[Quoted passage]

$2475.00 CAN/ea. $2850.00 for wood finish
(Reprinted from the Fall 2004 Audio Ideas Guide)
Part of my series on Desktop Audio
Admittedly, when it comes to desktop audio this speaker is a little extreme, and probably larger than most work environments will accommodate. Part of the purpose of this column, however, was to explore what was possible at both ends of the spectrum, and the Genelecs certainly fit the bill at the high-end. As pro audio types will already know Genelec is a Finish company which has made its name making high-end powered studio monitors. They’ve been doing it since 1978 and have built an enviable reputation for high quality monitors for a multitude of studio applications.
More recently the company has decided to branch out into the home theater market, adapting many of their pro audio designs for this purpose. The HT 208 is just such a speaker, basically a re-branded version of Genelec’s 1031A active studio monitor. As I discovered when I unpacked it, the HT 208 is bigger in person than it appears in photos. Each speaker is a hefty 28 pound box measuring 15.5″ high, almost ten inches wide and 11.5″ deep. If this is likely to overwhelm your office Genelec has various smaller models including the HT205 and HT206 as well as the larger HT 210. They also have two home theater subwoofer models.
The HT 208 is a two-way design featuring an 8″ mid/woofer (which, although the material is not specified, seems to be made of polypropylene) and a 1″ metal dome tweeter. The tweeter is mounted in what Genelec calls a “Directivity Control Waveguide” It’s basically metal plate which sets the tweeter a little deeper into the cabinet, creating a slight horn-loading effect. This not only squeezes more efficiency from the tweeter, the Genelec website notes that “the improved directivity control reduces the reflected sound at the listening position. This improves the stereo imaging and ensures very small sensitivity to varying control room acoustics, actually much smaller sensitivity than with any conventional direct radiator design.” Like many studio monitors the HT208 is ported at front, which allows placement closer to walls and corners without boominess. This type of reflex design also makes it possible for Genelec to mount the speaker’s amps and active crossover in a floating, rubber suspended section on the speaker’s rear.

[/Quoted passage]
[Recorded information]

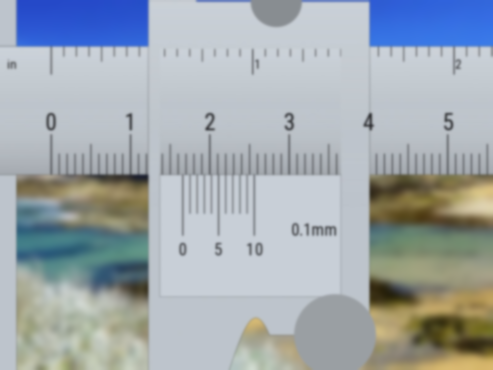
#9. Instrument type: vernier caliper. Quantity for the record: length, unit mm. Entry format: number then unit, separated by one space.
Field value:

[/Recorded information]

> _Job item A_
Condense the paragraph of the speaker review that begins "More recently the company" into a short bulleted list that keeps its main facts.
> _Job item B_
In the speaker review, replace "column" with "article" throughout everything from "Part of my series" down to "of studio applications.".
> _Job item C_
According to the speaker review, since what year has Genelec been making studio monitors?
The material can be set aside; none of it is needed here.

> _Response box A_
- Genelec has moved into the home theater market by adapting many of its pro audio designs.
- The HT 208 is essentially a re-branded Genelec 1031A active studio monitor.
- In person it is bigger than it looks in photos.
- Each speaker weighs 28 pounds and measures 15.5″ high, almost ten inches wide and 11.5″ deep.
- Smaller models include the HT205 and HT206, and the HT 210 is larger.
- Genelec also makes two home theater subwoofers.

> _Response box B_
Part of my series on Desktop Audio
Admittedly, when it comes to desktop audio this speaker is a little extreme, and probably larger than most work environments will accommodate. Part of the purpose of this article, however, was to explore what was possible at both ends of the spectrum, and the Genelecs certainly fit the bill at the high-end. As pro audio types will already know Genelec is a Finish company which has made its name making high-end powered studio monitors. They’ve been doing it since 1978 and have built an enviable reputation for high quality monitors for a multitude of studio applications.

> _Response box C_
Since 1978.